After posting some questions in the Julia Slack #linearalgebra chat, Mason Protter and Chris Elrod kindly suggested some more idiomatic improvements, and the use of LoopVectorization.jl for AVX + multithreaded speedups.

@chriselrod's code:

]add LoopVectorization@0.12

julia> using LoopVectorization

julia> @btime @avxt $Afloat32 .+= 1.0;
  5.955 μs (0 allocations: 0 bytes)

julia> @btime @avxt $Afloat32 .+= 1f0;
  6.063 μs (0 allocations: 0 bytes)

julia> @btime @avx thread=4 $Afloat32 .+= 1f0;
  97.759 μs (0 allocations: 0 bytes)

julia> @btime @avx thread=false $Afloat32 .+= 1f0;
  121.804 μs (0 allocations: 0 bytes)

With the following spec:

julia> versioninfo()
Julia Version 1.7.0-DEV.707
Commit d1d0646390* (2021-03-14 18:11 UTC)
Platform Info:
  OS: Linux (x86_64-generic-linux)
  CPU: Intel(R) Core(TM) i9-10980XE CPU @ 3.00GHz
  WORD_SIZE: 64
  LIBM: libopenlibm
  LLVM: libLLVM-11.0.1 (ORCJIT, cascadelake)
Environment:
  JULIA_NUM_THREADS = 36
jeffhammond commented 3 years ago

Thanks for the contributions.
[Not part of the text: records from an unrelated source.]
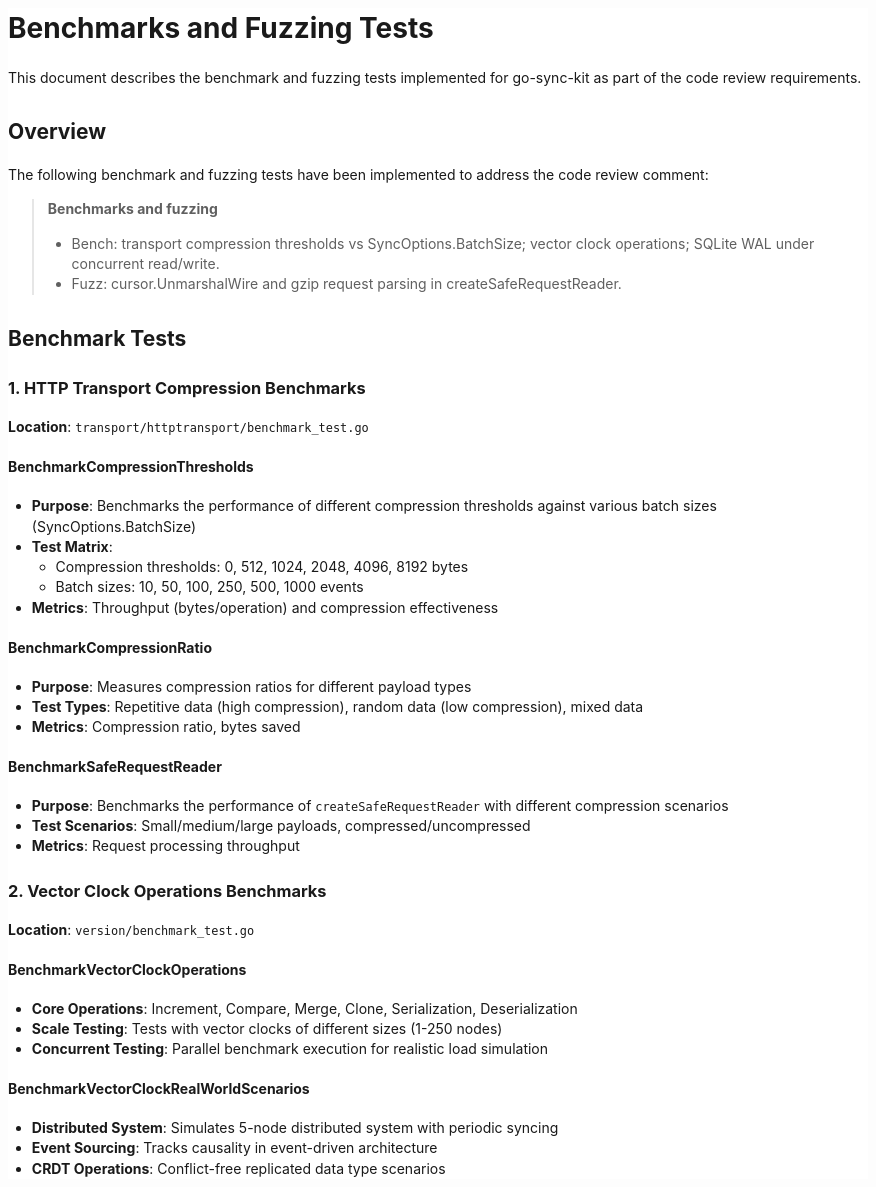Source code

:# Benchmarks and Fuzzing Tests

This document describes the benchmark and fuzzing tests implemented for go-sync-kit as part of the code review requirements.

## Overview

The following benchmark and fuzzing tests have been implemented to address the code review comment:

> **Benchmarks and fuzzing**
> - Bench: transport compression thresholds vs SyncOptions.BatchSize; vector clock operations; SQLite WAL under concurrent read/write.
> - Fuzz: cursor.UnmarshalWire and gzip request parsing in createSafeRequestReader.

## Benchmark Tests

### 1. HTTP Transport Compression Benchmarks

**Location**: `transport/httptransport/benchmark_test.go`

#### BenchmarkCompressionThresholds
- **Purpose**: Benchmarks the performance of different compression thresholds against various batch sizes (SyncOptions.BatchSize)
- **Test Matrix**: 
  - Compression thresholds: 0, 512, 1024, 2048, 4096, 8192 bytes
  - Batch sizes: 10, 50, 100, 250, 500, 1000 events
- **Metrics**: Throughput (bytes/operation) and compression effectiveness

#### BenchmarkCompressionRatio
- **Purpose**: Measures compression ratios for different payload types
- **Test Types**: Repetitive data (high compression), random data (low compression), mixed data
- **Metrics**: Compression ratio, bytes saved

#### BenchmarkSafeRequestReader
- **Purpose**: Benchmarks the performance of `createSafeRequestReader` with different compression scenarios
- **Test Scenarios**: Small/medium/large payloads, compressed/uncompressed
- **Metrics**: Request processing throughput

### 2. Vector Clock Operations Benchmarks

**Location**: `version/benchmark_test.go`

#### BenchmarkVectorClockOperations
- **Core Operations**: Increment, Compare, Merge, Clone, Serialization, Deserialization
- **Scale Testing**: Tests with vector clocks of different sizes (1-250 nodes)
- **Concurrent Testing**: Parallel benchmark execution for realistic load simulation

#### BenchmarkVectorClockRealWorldScenarios
- **Distributed System**: Simulates 5-node distributed system with periodic syncing
- **Event Sourcing**: Tracks causality in event-driven architecture
- **CRDT Operations**: Conflict-free replicated data type scenarios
I am overdue to improve Julia and am very happy to have more experienced people help with it.

This PR doesn't compile for me. Can you fix it?
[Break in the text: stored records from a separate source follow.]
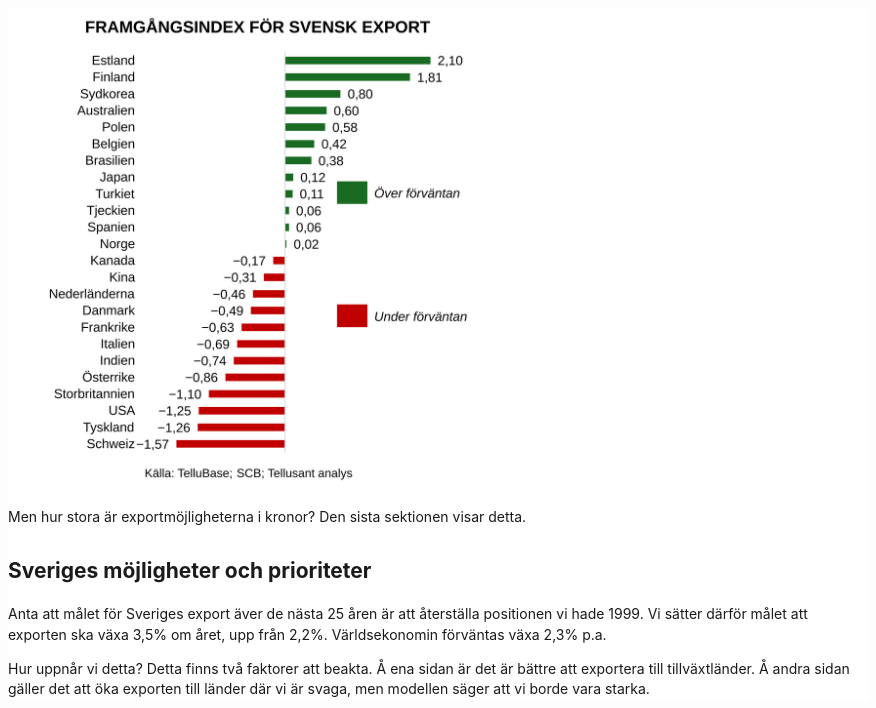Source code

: <img  src="assets/images/tellusant-sweden-exports-09.svg" width="500" alt="Tellusant: Sveriges exportmöjligheter 9">  

Men hur stora är exportmöjligheterna i kronor? Den sista sektionen visar detta.

## Sveriges möjligheter och prioriteter
Anta att målet för Sveriges export äver de nästa 25 åren är att återställa positionen vi hade 1999. Vi sätter därför målet att exporten ska växa 3,5% om året, upp från 2,2%. Världsekonomin förväntas växa 2,3% p.a.

Hur uppnår vi detta? Detta finns två faktorer att beakta. Å ena sidan är det är bättre att exportera till tillväxtländer. Å andra sidan gäller det att öka exporten till länder där vi är svaga, men modellen säger att vi borde vara starka.
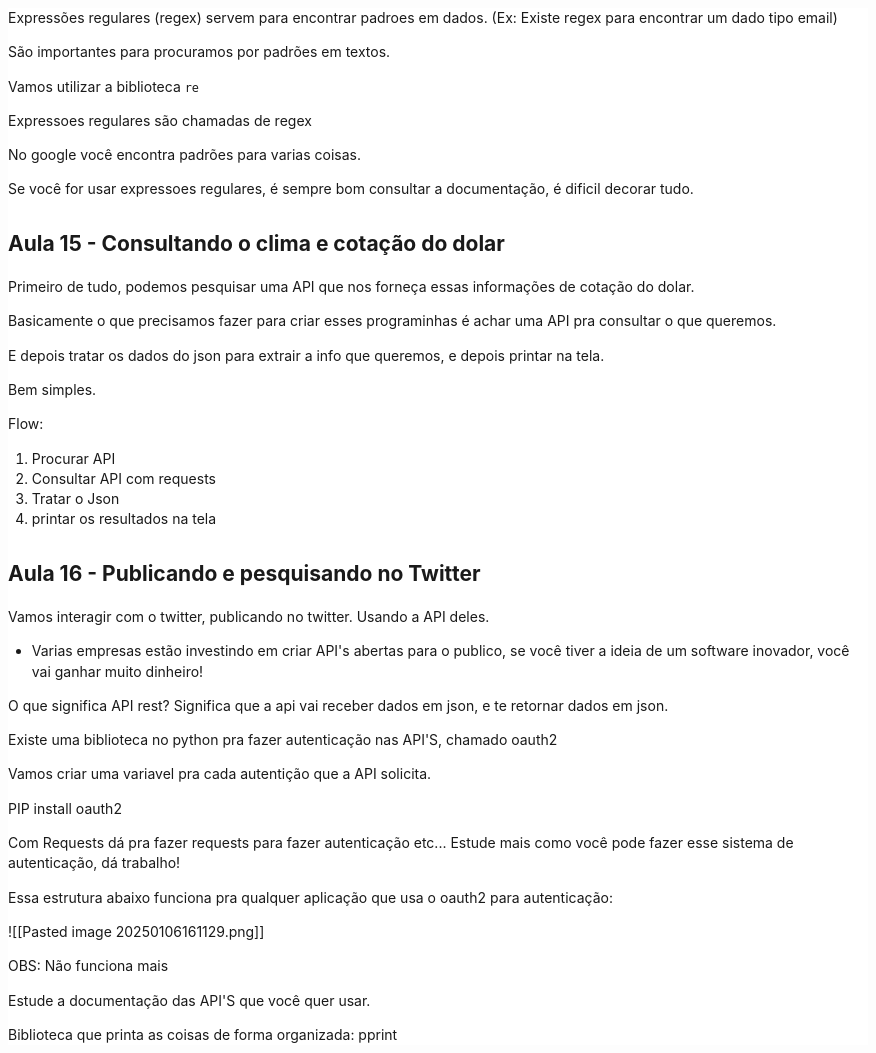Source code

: Expressões regulares (regex) servem para encontrar padroes em dados. (Ex: Existe regex para encontrar um dado tipo email)

São importantes para procuramos por padrões em textos.

Vamos utilizar a biblioteca `re`

Expressoes regulares são chamadas de regex

No google você encontra padrões para varias coisas.

Se você for usar expressoes regulares, é sempre bom consultar a documentação, é dificil decorar tudo.

## Aula 15 - Consultando o clima e cotação do dolar

Primeiro de tudo, podemos pesquisar uma API que nos forneça essas informações de cotação do dolar.

Basicamente o que precisamos fazer para criar esses programinhas é achar uma API pra consultar o que queremos.

E depois tratar os dados do json para extrair a info que queremos, e depois printar na tela.

Bem simples.

Flow: 
1. Procurar API
2. Consultar API com requests
3. Tratar o Json
4. printar os resultados na tela


## Aula 16 - Publicando e pesquisando no Twitter

Vamos interagir com o twitter, publicando no twitter. Usando a API deles.

- Varias empresas estão investindo em criar API's abertas para o publico, se você tiver a ideia de um software inovador, você vai ganhar muito dinheiro!

O que significa API rest?
	Significa que a api vai receber dados em json, e te retornar dados em json.

Existe uma biblioteca no python pra fazer autenticação nas API'S, chamado oauth2

Vamos criar uma variavel pra cada autentição que a API solicita.

PIP install oauth2

Com Requests dá pra fazer requests para fazer autenticação etc...
	Estude mais como você pode fazer esse sistema de autenticação, dá trabalho!

Essa estrutura abaixo funciona pra qualquer aplicação que usa o oauth2 para autenticação: 

![[Pasted image 20250106161129.png]]

OBS: Não funciona mais

Estude a documentação das API'S que você quer usar.

Biblioteca que printa as coisas de forma organizada: pprint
JULIA % julia stencil.jl 10 4000 star 4
Parallel Research Kernels version 
Julia stencil execution on 2D grid
Grid size            = 4000
Radius of stencil    = 4
Type of stencil      = star
Data type            = double precision
Compact representation of stencil loop body
Number of iterations = 10
ERROR: LoadError: MethodError: no method matching +(::Float64, ::Matrix{Float64})
For element-wise addition, use broadcasting with dot syntax: scalar .+ array
Closest candidates are:
  +(::Any, ::Any, ::Any, ::Any...) at operators.jl:560
  +(::Union{Float16, Float32, Float64}, ::BigFloat) at mpfr.jl:392
  +(::Array, ::Array...) at arraymath.jl:43
  ...
Stacktrace:
 [1] do_add!
   @ ~/Work/PRK/JULIA/stencil.jl:67 [inlined]
 [2] main()
   @ Main ~/Work/PRK/JULIA/stencil.jl:212
 [3] top-level scope
   @ ~/Work/PRK/JULIA/stencil.jl:246
miguelraz commented 3 years ago

Ah, tried to be too cheeky with a function call. That should do it.